WHAT IS REQUIRED →
Whenever the word "lines" turns up in a line of the data below, copy that line.

(Beginning of STORED DATA)

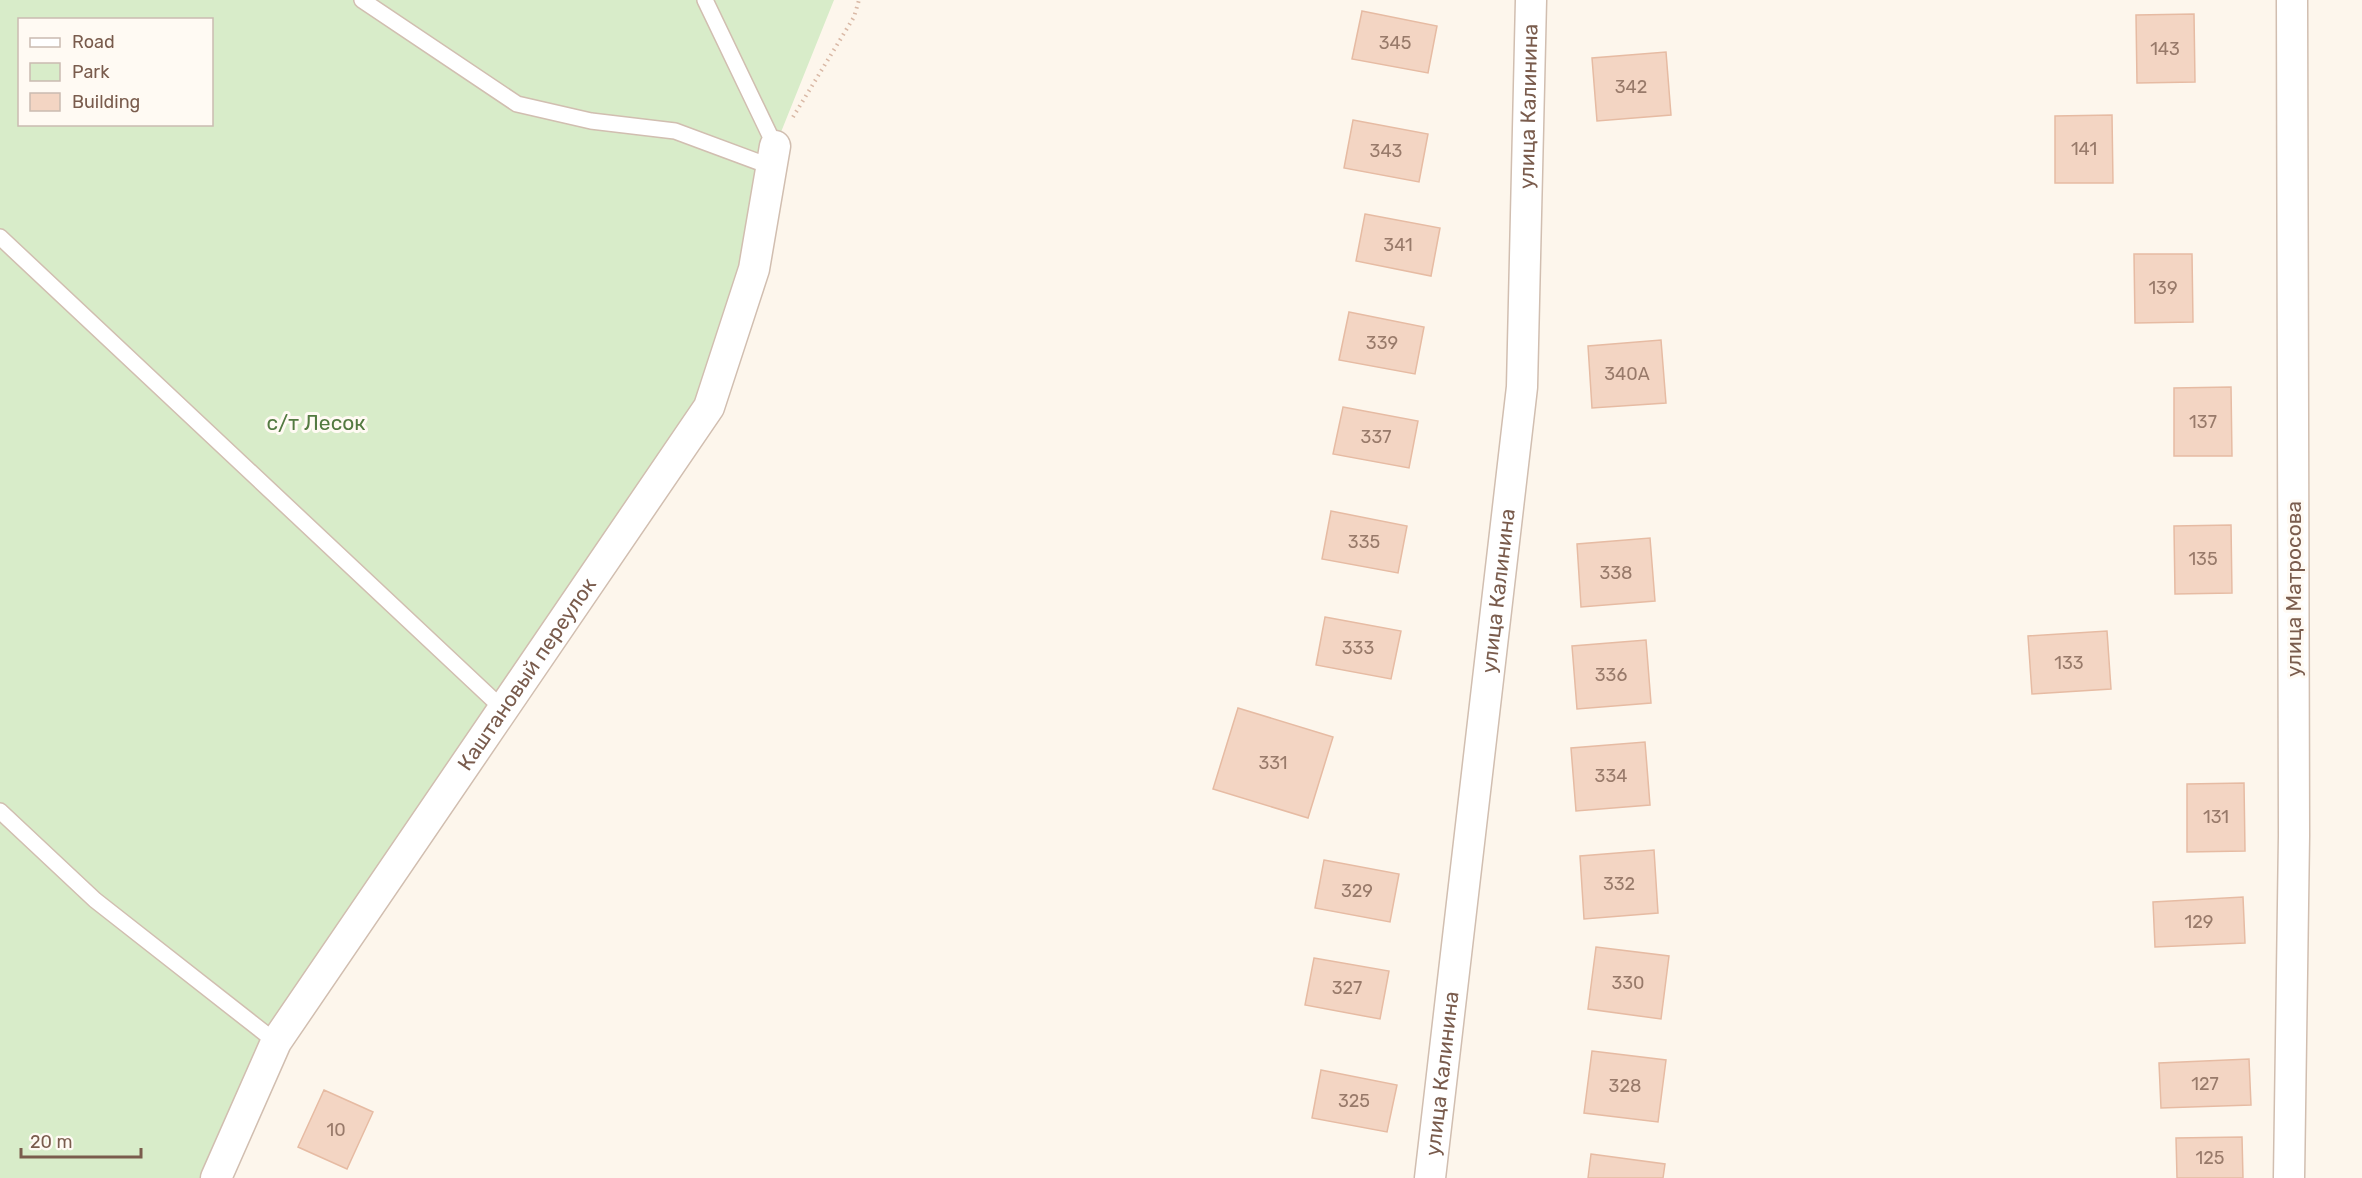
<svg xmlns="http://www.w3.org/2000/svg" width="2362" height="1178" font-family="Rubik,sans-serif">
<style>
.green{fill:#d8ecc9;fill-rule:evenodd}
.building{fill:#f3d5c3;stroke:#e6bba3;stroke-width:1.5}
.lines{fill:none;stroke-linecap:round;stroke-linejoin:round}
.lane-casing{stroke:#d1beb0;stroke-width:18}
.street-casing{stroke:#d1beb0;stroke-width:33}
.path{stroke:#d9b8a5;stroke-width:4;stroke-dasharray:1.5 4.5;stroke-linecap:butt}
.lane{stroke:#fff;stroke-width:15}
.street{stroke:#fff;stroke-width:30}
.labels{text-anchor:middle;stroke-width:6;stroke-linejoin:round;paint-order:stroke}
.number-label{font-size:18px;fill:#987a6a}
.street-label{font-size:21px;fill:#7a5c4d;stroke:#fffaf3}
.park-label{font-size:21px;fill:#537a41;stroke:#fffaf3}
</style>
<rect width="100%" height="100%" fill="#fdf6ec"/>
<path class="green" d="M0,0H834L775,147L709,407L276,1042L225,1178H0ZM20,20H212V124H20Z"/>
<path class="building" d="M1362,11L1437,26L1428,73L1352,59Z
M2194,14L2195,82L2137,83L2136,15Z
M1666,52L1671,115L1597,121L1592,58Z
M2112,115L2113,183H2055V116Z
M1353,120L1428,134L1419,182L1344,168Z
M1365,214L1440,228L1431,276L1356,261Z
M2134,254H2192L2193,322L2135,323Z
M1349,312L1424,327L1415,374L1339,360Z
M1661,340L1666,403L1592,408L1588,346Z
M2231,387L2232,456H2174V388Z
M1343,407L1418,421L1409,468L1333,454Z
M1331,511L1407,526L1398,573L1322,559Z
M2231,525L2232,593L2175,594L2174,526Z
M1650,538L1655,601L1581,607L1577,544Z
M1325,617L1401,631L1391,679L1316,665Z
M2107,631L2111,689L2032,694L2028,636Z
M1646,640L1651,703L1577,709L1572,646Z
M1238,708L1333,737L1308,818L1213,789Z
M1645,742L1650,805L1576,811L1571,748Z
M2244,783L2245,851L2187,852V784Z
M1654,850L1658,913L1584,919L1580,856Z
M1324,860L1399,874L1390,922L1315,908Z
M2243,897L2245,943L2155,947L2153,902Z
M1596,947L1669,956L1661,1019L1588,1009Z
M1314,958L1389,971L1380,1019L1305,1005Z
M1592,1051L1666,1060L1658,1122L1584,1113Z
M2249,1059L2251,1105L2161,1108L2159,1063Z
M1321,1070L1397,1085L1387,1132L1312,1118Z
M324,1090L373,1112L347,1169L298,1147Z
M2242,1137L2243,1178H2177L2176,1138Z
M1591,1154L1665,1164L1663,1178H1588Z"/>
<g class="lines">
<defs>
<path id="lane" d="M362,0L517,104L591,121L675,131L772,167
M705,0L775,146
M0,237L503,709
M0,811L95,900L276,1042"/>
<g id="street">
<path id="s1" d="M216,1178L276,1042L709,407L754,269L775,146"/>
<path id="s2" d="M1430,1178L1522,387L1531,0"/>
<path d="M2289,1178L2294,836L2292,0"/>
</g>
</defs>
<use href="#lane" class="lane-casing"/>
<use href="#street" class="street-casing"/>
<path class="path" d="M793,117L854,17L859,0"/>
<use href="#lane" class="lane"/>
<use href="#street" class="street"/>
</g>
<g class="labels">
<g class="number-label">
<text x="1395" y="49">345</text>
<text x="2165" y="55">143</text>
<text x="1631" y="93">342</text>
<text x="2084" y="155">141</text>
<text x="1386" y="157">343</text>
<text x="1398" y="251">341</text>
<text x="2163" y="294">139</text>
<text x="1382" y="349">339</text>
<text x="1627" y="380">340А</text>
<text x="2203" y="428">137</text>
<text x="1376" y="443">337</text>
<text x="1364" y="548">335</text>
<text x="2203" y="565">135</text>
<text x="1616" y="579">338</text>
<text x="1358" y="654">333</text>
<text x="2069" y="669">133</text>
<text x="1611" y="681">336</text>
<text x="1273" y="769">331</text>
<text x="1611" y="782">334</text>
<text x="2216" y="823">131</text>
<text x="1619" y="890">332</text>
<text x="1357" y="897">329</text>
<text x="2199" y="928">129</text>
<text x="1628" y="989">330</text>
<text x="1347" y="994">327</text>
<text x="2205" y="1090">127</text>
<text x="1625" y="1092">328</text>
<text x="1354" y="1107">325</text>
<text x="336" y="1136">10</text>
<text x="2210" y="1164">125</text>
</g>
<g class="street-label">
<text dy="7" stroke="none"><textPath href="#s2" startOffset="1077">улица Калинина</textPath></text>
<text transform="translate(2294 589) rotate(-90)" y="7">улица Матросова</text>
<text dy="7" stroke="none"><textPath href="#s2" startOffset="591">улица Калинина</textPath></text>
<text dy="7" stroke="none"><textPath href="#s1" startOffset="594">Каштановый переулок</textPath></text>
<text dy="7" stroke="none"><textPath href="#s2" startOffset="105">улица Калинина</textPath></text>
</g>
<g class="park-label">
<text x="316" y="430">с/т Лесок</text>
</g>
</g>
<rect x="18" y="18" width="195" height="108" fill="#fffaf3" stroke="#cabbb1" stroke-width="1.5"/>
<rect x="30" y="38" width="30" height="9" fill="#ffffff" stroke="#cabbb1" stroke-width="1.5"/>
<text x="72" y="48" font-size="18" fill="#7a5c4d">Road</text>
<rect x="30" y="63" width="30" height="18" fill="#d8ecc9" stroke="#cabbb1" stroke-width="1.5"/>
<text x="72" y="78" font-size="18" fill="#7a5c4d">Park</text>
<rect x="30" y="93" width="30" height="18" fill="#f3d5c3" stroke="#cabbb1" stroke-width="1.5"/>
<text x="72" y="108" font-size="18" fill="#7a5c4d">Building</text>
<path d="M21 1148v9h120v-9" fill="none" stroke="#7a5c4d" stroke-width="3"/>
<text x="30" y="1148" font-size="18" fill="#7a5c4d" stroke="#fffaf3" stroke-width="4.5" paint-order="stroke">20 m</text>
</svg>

(End of STORED DATA)

RESULT →
.lines{fill:none;stroke-linecap:round;stroke-linejoin:round}
<g class="lines">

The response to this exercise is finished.